Depart for Glasgow or edinburgh in the evening. Philadelphia, Newark and Chicago all offer nonstop red-eyes to Glasgow. Edinburgh is about half an hour closer to St. Andrews, but direct flights are a bit harder to find. Delta, however, recently added an AtlantaEdinburgh nonstop route.
Land in the morning, pick up your rental car, drive to St. Andrews and check in to your hotel. (See our Trip Planner below for a selection of attractive and modestly priced accommodations, all providing full breakfast and private bath.)
Once in your room, do not unpack. Instead, collapse into bed and nap for three to four hours. Get up no later than four o'clock and head to the New Course (greens fee: $107), laid out by Old Tom Morris in 1895 and little changed since. The New is blessed with much the same type of undulating linksland as the Old, but with fewer blind shots and less quirkiness. Some holes are framed by gorse; others are more open, encouraging the attacking stroke. Among the outstanding holes is the par-four tenth, 464 yards, your drive from a high tee winging its way over sandhills down into a hidden valley, the long second shot threading through the dunes to a bunkerless green.
Twenty minutes south on the coast road (A917) from St. Andrews, you'll find the eighth oldest golf club in the world, the Crail Golfing Society, founded in 1786. Old Tom Morris laid out the Balcomie Links here (greens fee: $85).
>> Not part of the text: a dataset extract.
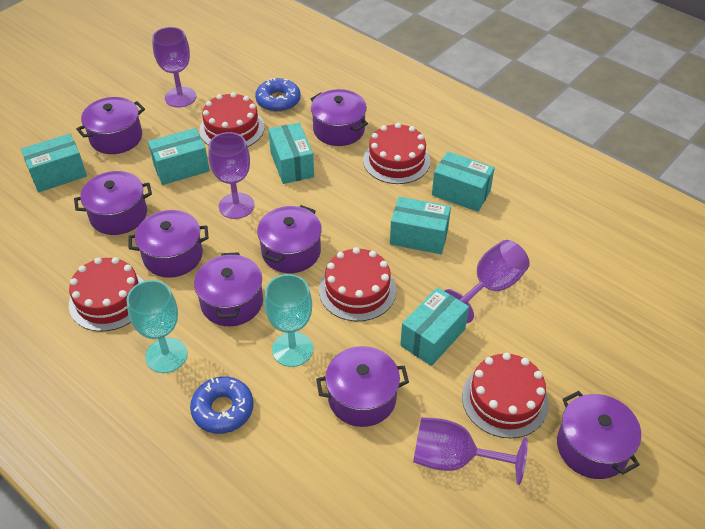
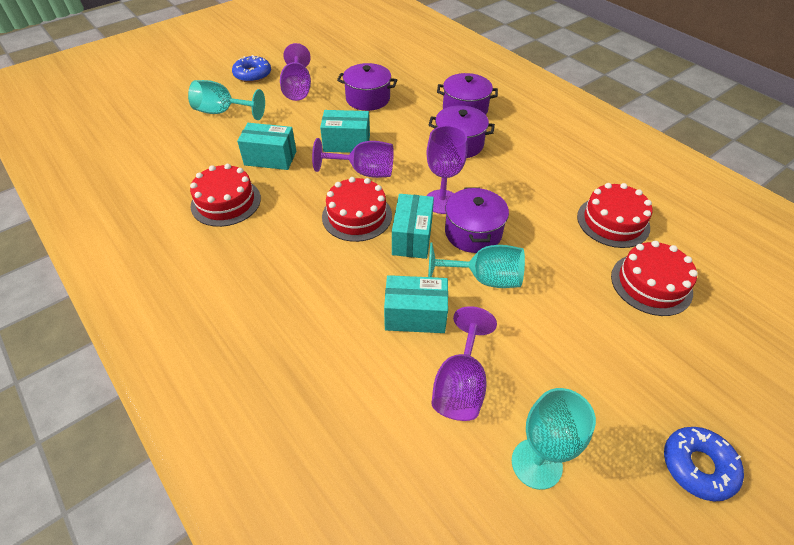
purple pot: [74,171,152,235] [76,97,145,154] [129,210,209,278] [194,252,263,326] [257,205,322,273] [311,89,368,146] [316,346,409,427] [557,391,641,479] = 8 -> [337,63,397,111] [429,105,495,158] [437,73,498,115] [445,187,509,253] = 4
red cake: [69,257,144,332] [199,92,265,147] [319,247,396,321] [363,123,431,184] [462,352,549,438] = 5 -> [190,164,261,227] [322,177,392,242] [577,183,652,248] [611,241,698,316] = 4
turquoise box: [21,134,87,192] [148,128,210,185] [268,123,314,184] [390,197,451,254] [400,287,469,366] [432,152,495,212] = 6 -> [237,123,296,170] [320,110,370,153] [384,275,448,333] [392,194,434,259] = 4
turquoise goblet: [127,280,187,373] [264,274,313,367] = 2 -> [188,80,265,120] [428,242,525,288] [512,388,596,490] = 3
Total yardage is 5,861, against a par of sixty-nine. You will immediately get a feel for the course from the hilltop first tee: Far below, a vast meadow sweeps down, in vaguely terraced formation, to the sea. The game at Crail is distractingly scenic. A rich diversity of shots is required, many of them bump-and-run, and no hole is sheltered from the wind on what is the breeziest spot in Fife.
If you want to make a day of it here, play Crail's other eighteen, Craighead Links (greens fee: $85). Designed by American Gil Hanse, this fine test high above the sea has broad fairways, revetted bunkers and knobby greens that shrug off all but the most precise approaches. Or simply roam the harbors in a couple of the nearby East Neuk fishing villages—among the most appealing are Pittenweem, Anstruther and the royal burgh of Crail, with its elegant town square and narrow cobbled lanes spilling down to the harbor.
A red-letter, doubleheader day. First, the shrine of shrines—the Old Course (greens fee: $226), where some form of the game has been played for nearly 600 years. Virtually every storied champion—Ben Hogan is the glaring exception—has competed here. As a layout that simply evolved over time, it cannot be attributed to any single golf architect, yet it remains the essential ground to see for anyone with an interest in design.
Except for the first and ninth, all holes going out present blind or semi-blind forced-carry drives over gorse-infested rough or broken ground. The inbound half, on the other hand, is extraordinarily diverse. It is also one of the transcendent nines of the world. At least five holes—eleven, thirteen, fourteen, sixteen and seventeen (the infamous Road Hole)—are great by any standard.
A tip about playing the Old Course: On these vast double greens, some six out of every seven putts happen to be straight. Whether from five feet or fifty, unless the putt proclaims a break, don't borrow anything. Just stroke the ball right at the cup. Few people believe this, but you may take it as gospel from someone who has played the course more than a hundred times.
The afternoon round is at the Golf House Club, Elie, about a twenty-five-minute drive across the fields of Fife. This irresistible links (greens fee: $104) is another example of Old Tom Morris's handiwork, with revisions in the 1920s by five-time Open champion James Braid. The course measures 6,273 yards; par is seventy. There are no par fives and only two par threes. The net of it could be boring—not so! These sixteen par fours (the only such circumstance in my experience) range from 284 to 466 yards and run to every point of the compass. Blind shots pop up again and again, and the sea skirts the course on ten through thirteen, the latter two among the superlative par fours in all of Scotland.
Elie also sports one of the game's great curiosities—a 1950s submarine periscope jutting boldly through the roof of the starter's hut. Salvaged from the HMS Excalibur, it enables the starter to see over the hill that rises in front of the first tee, in this way ensuring that the players who have disappeared beyond the crest are now out of range.